No name on the list. He had slipped out of consciousness clinging to her hand and then, she was gone. To where? That was the gut-wrenching problem. He never knew. Perhaps she drowned. Perhaps she had left to find help but could never return. Absolution was never offered. Absolution had driven him to drink. To hatred. To anger. No other woman would touch him and nor he them. She was all that mattered. He never spoke her name for it was painful, agony, excruciating and that was when the war had been his only saviour.

Time went on, he would feel lucky.
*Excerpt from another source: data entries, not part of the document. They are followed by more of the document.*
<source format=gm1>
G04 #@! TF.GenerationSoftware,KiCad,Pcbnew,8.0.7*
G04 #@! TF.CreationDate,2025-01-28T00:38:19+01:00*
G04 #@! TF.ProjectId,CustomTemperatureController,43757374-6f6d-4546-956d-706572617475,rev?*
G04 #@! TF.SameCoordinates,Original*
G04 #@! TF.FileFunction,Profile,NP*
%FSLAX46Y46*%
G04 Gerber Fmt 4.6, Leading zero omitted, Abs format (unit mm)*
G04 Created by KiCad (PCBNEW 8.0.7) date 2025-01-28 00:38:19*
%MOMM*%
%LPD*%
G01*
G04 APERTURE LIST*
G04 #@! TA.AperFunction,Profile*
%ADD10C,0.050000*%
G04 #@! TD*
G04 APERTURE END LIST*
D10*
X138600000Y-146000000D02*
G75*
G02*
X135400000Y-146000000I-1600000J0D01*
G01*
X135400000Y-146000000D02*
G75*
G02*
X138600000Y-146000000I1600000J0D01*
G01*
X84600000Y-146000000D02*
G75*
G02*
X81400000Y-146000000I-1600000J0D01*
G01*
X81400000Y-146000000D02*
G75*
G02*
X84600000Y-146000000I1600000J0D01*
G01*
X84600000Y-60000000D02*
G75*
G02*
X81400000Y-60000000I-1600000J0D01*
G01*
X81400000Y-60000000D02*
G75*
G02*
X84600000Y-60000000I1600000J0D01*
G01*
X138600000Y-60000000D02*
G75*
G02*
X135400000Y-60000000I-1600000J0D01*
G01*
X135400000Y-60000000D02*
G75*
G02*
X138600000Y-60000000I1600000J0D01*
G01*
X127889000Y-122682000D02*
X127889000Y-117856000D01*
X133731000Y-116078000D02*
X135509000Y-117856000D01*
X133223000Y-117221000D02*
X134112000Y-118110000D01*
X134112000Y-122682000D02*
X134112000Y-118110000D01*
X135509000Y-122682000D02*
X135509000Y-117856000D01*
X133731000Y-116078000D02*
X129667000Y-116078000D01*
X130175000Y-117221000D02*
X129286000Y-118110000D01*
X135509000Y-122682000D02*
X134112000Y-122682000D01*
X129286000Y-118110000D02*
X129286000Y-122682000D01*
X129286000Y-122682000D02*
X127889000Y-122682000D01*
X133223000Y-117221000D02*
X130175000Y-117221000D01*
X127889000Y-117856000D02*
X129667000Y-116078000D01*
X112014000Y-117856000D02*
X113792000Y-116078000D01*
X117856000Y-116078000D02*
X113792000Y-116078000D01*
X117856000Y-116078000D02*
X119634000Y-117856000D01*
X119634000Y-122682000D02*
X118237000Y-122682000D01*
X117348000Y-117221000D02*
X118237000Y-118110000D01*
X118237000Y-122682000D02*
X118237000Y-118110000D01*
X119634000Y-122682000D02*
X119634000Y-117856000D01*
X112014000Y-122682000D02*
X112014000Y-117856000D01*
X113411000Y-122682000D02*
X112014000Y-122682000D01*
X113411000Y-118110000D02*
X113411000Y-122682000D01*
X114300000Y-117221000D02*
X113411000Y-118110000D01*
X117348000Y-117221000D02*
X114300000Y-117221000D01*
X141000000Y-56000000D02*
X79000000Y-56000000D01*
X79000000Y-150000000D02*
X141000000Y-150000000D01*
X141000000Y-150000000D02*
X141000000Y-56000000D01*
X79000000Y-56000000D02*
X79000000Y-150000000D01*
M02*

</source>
Even happy. Fighting was a distraction from his own misery and if God wasn't ready to take him just yet, then at least he was fighting for his country. He was doing good. He was—existing. It was enough for him. Time was ticking but barely much time to think of her, aside from when night time fell. The stench of death became the norm. The bodies and blood became the norm. Hell because normal. It was all just, well, normal.

It was nine months later when things went horribly wrong. The day had started out as usual for him, two days after his twenty sixth birthday. The loud, heavy sounds of explosions and gunfire blasted across the land. The battle still raged heavily on this, the last day of April. He had gone about the day as usual. It was at mid-morning that things suddenly changed. There had been a lull in the sounds of fighting from the trenches, followed by a series of explosions. The day was clear and still, allowing the sounds to carry for miles, right up into town.